Hubungan Industrial dan Keadilan Sosial
Pada abad ke-18 di mana mulai berkembangnya kapitalisme industri di Eropa, perlakuan kepada buruh sangatlah menggetirkan. Pada saat itu, paradigma yang berkembang adalah dengan bisa menekan serendah-rendahnya upah buruh, maka akan diperoleh keuntungan sebesar-besarnya bagi pengusaha. Kaum buruh pada masa itu, tidak lebih seperti segerombolan binatang yang terlatih dan mudah diperintah. Karena keadaannya yang sangat miskin dan terpenjara oleh rutinitas kerja, maka kesadaran kaum buruh untuk berorganisasi pun belum banyak berkembang.
Kebanyakan kaum buruh Indonesia sekarang ini, masih belum merasa penting untuk mengorganisasikan diri dalam suatu serikat buruh. Saat ini memang telah ada sekitar 167 federasi serikat buruh. Namun jumlah buruh yang tergabung dalam serikat buruh hanya sekitar 8% dari seluruh buruh yang ada. Keadaan yang serba sulit dan tertutup di tambah lagi dengan ancaman-ancaman dari pengusaha serta kekhawatiran di PHK bila mengorganisasikan diri, telah membuat buruh menjadi apatis. Karena itu, tidak berlebihan jika keadaan buruh di banyak tempat kerja di Indonesia, nasibnya hanyalah sekedar bertahan hidup.
Dengan mengorganisasikan diri dalam serikat buruh, maka posisi tawar buruh akan jauh semakin meningkat. Dengan posisi tawar yang tinggi ini, maka buruh bisa menuntut peningkatan kesejahteraan, baik berupa pendapatan yang layak serta jaminan kesehatan dan keselamatan di tempat kerjanya. Hal ini bisa dicapai secara bertahap dengan melakukan perundingan-perundingan dengan pengusaha. Apabila peran serikat buruh ini telah tumbuh, maka dengan sendirinya peran pemerintah akan berkurang secara bertahap pula, karena sesungguhnya dalam suatu lingkungan kerja, unsur bipartitlah (buruh dan pengusaha) yang seharusnya memainkan peran utama. Kecuali ada hal-hal tertentu yang menyangkut peraturan-peraturan normatif yang dilanggar, maka barulah diperlukan intervensi pemerintah melalui wadah tripartit.

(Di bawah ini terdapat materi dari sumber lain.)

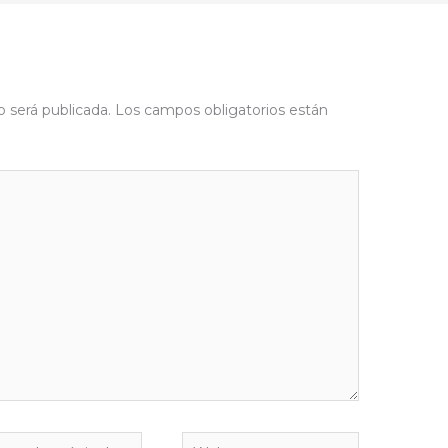
o será publicada.
Los campos obligatorios están
eo
Web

Dalam perspektif gerakan buruh, usaha memanusiakan buruh haruslah datang dari buruhnya itu sendiri. Sangatlah berbahaya mengharapkan usaha memanusiakan buruh ini datangnya dari pengusaha, terlebih lagi budaya feodal bangsa Indonesia masih kuat melekat pada para pengusaha. Ditambah lagi watak dasar manusia yang selalu ingin mendapatkan keuntungan yang sebesar-besarnya atau tepatnya keserakahan, maka akan sulitlah mengharapkan keasadaran pengusaha di Indonesia untuk secara serta-merta memanusiakan buruhnya.